她仰回身去,用雙時撐着上半身,對羅伯特說,他肯定不是花花公子一類的人,她要猜猜他到底是什麼人。
“大學生?”
“還不是,我在……上高中。”
“哦!可是您看上去比中學生年紀大,恕我冒昧,您多大了?”
“您真想知道嗎?”
“要不我問這幹嗎?”
“18歲……”
他邊說邊想,這下非走不可了,但她的回答又把他留住了。
“您可是前途無量,讓人羨慕。”
“幹嗎這麼說?您不是也很年輕嗎?”
“只能說比較年輕。”
“您結婚了嗎?”這可是個大膽的提問,羅伯特自己也感到奇怪,他竟會提出這樣的問題,她搖搖頭,把頭髮一甩說:
“沒有。”
“不可理解,說句實在話,您很漂亮。”
“謝謝您的恭維。”
“您不需要別人恭維。您知道自己很吸引人。”
羅伯特自己也不清楚,他怎麼會一下子說出這種話來。要是半小時以前,他還認為這是不可能的,而此刻他卻談吐自如,似乎對應付漂亮女人已經習以為常了。

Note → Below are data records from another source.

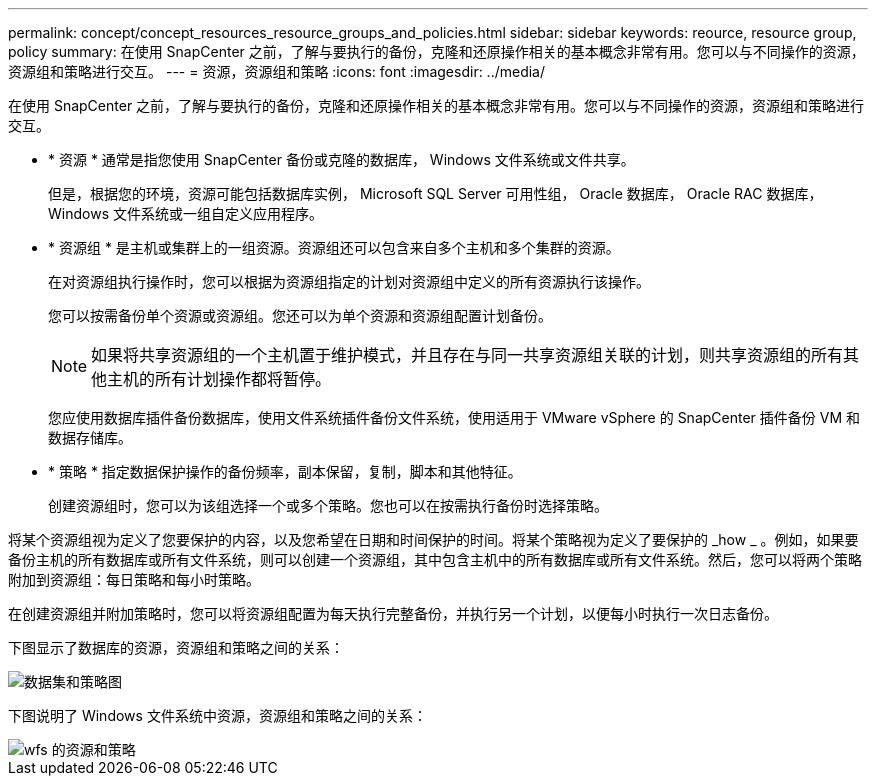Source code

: ---
permalink: concept/concept_resources_resource_groups_and_policies.html 
sidebar: sidebar 
keywords: reource, resource group, policy 
summary: 在使用 SnapCenter 之前，了解与要执行的备份，克隆和还原操作相关的基本概念非常有用。您可以与不同操作的资源，资源组和策略进行交互。 
---
= 资源，资源组和策略
:icons: font
:imagesdir: ../media/


[role="lead"]
在使用 SnapCenter 之前，了解与要执行的备份，克隆和还原操作相关的基本概念非常有用。您可以与不同操作的资源，资源组和策略进行交互。

* * 资源 * 通常是指您使用 SnapCenter 备份或克隆的数据库， Windows 文件系统或文件共享。
+
但是，根据您的环境，资源可能包括数据库实例， Microsoft SQL Server 可用性组， Oracle 数据库， Oracle RAC 数据库， Windows 文件系统或一组自定义应用程序。

* * 资源组 * 是主机或集群上的一组资源。资源组还可以包含来自多个主机和多个集群的资源。
+
在对资源组执行操作时，您可以根据为资源组指定的计划对资源组中定义的所有资源执行该操作。

+
您可以按需备份单个资源或资源组。您还可以为单个资源和资源组配置计划备份。

+

NOTE: 如果将共享资源组的一个主机置于维护模式，并且存在与同一共享资源组关联的计划，则共享资源组的所有其他主机的所有计划操作都将暂停。

+
您应使用数据库插件备份数据库，使用文件系统插件备份文件系统，使用适用于 VMware vSphere 的 SnapCenter 插件备份 VM 和数据存储库。

* * 策略 * 指定数据保护操作的备份频率，副本保留，复制，脚本和其他特征。
+
创建资源组时，您可以为该组选择一个或多个策略。您也可以在按需执行备份时选择策略。



将某个资源组视为定义了您要保护的内容，以及您希望在日期和时间保护的时间。将某个策略视为定义了要保护的 _how _ 。例如，如果要备份主机的所有数据库或所有文件系统，则可以创建一个资源组，其中包含主机中的所有数据库或所有文件系统。然后，您可以将两个策略附加到资源组：每日策略和每小时策略。

在创建资源组并附加策略时，您可以将资源组配置为每天执行完整备份，并执行另一个计划，以便每小时执行一次日志备份。

下图显示了数据库的资源，资源组和策略之间的关系：

image::../media/datasets_and_policies.gif[数据集和策略图]

下图说明了 Windows 文件系统中资源，资源组和策略之间的关系：

image::../media/resources_and_policies_for_wfs.gif[wfs 的资源和策略]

過一會又快沒話題了。羅伯特不知怎麼往下說好。他已經說過她很漂亮,她笑了。還說什麼呢?夏威夷?算了吧,結婚沒有?談完了。還能談什麼呢?談斯賓諾莎?不可能!談蕭邦?也許行,可是怎麼把話題轉過去呢?還是問問她的職業吧,也許能引出進一步的話題。
她看了一下手錶(這下不用他再問了),說已經是下午6點,她該走了。她站起身來,他這才發現,她和他幾乎一般高,有一米七八,女人很少有這麼高個的。
他問:“您有約會?”
“不,我只是太陽曬夠了,想回家塗點夏威夷防晒霜。”
“我可以提個建議嗎?”
“我早料到了!”她又笑了,“去餐廳喝杯桔子汁是吧?”
“沒猜對,我請您客。”
“喝杯咖啡也行。”
“又沒猜對!我請您吃晚飯,在對面那家‘甲殼蟲’餐廳。”
“‘甲殼蟲’?”她摘下墨鏡,用她那深褐色的眼睛打量着他,帶着幾分驚訝,幾分嘲諷說:“哈比希先生,您請得起嗎?”
“我有個慷慨的父親……我平時很節約的。”
“您要帶我上‘甲殼蟲’餐廳去花錢?偏偏要帶我去?”
“我認為這麼花錢最好,我可以邀請您嗎?”
“我們可是半小時以前才認識的。”
“過日子不能按小時計算,人們應該自己決定生活的節奏。”
“這話聽起來挺有哲理味。”
“我愛讀哲學書,這是我的毛病,我也愛彈鋼琴。”
“彈爵士樂?”
“蕭邦。”
他想,這下總算談到蕭邦了。可是她顯然喜歡爵士樂,而這方面羅伯特是拿不出什麼的。對爵士樂乃至整個現代音樂,他難以理解,他在聽12音交響樂時,總覺得是在聽樂隊給樂器調音,只聽見一片雜亂無章的響聲和節奏,羅伯特實在接受不了現代作品。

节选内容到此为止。